*GIVEN PROBLEM 1*: Reproduce the taxonomy listing below line for line, without the pictures.
*GIVEN PROBLEM 2*: Please continue the loan agreement amendment from its last sentence.

======== PASSAGE GIVEN ========

EX-10.25 10 fs42020a2ex10-25_insuranc.htm AMENDMENT NUMBER 2 TO LOAN AND SECURITY AGREEMENT, DATED SEPTEMBER 24, 2019, BY AND AMONG U.S. BANK NATIONAL ASSOCIATION, SHIFT TECHNOLOGIES, INC., AND SHIFT OPERATIONS LLC

Exhibit 10.25

 

AMENDMENT NUMBER 2 TO
LOAN AND SECURITY AGREEMENT

 

 

This Amendment Number 2 to Loan and Security Agreement dated as of September 24, 2019, among U.S. BANK NATIONAL ASSOCIATION (“Bank”) and SHIFT TECHNOLOGIES, INC., a Delaware corporation (“STI”) and SHIFT OPERATIONS LLC, a Delaware limited liability company (“SOL”), as co-obligors and co-borrowers and not as accommodation parties (unless otherwise specified herein, STI and SOL are each individually a “Borrower” and collectively the “Borrowers”) (this “Amendment”) amends the Loan and Security Agreement among Borrowers and Bank dated as of October 11, 2018, which has been amended by an amendment dated February 14, 2019 (collectively, the “Loan Agreement”).

======== RECORD EXTRACTS ========

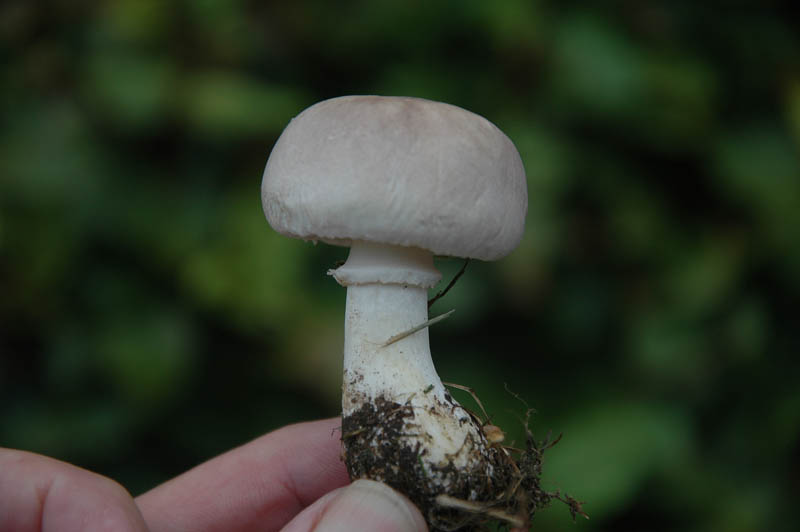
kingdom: Fungi
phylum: Basidiomycota
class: Agaricomycetes
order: Agaricales
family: Agaricaceae
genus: Leucoagaricus
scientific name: Leucoagaricus carneifolius
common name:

========

*RESULT 1*:
kingdom: Fungi
phylum: Basidiomycota
class: Agaricomycetes
order: Agaricales
family: Agaricaceae
genus: Leucoagaricus
scientific name: Leucoagaricus carneifolius
common name:

*RESULT 2*:
 

In consideration of the mutual covenants set forth herein and for other good and valuable consideration, the receipt and sufficiency of which are hereby acknowledged, Borrowers and Bank hereby agree as follows:

 

1.Definitions.

 

(a) Capitalized terms not otherwise defined in this Amendment shall have the meanings given such terms in the Loan Agreement.

 

(b) The following term defined in Article 1 of the Loan Agreement is deleted and replaced with the following defined term:

 

“Expiration Date” means December 31, 2019, or such earlier date as may be applicable due to acceleration of Obligations in accordance with the terms of this Agreement.

 

2.Amendments.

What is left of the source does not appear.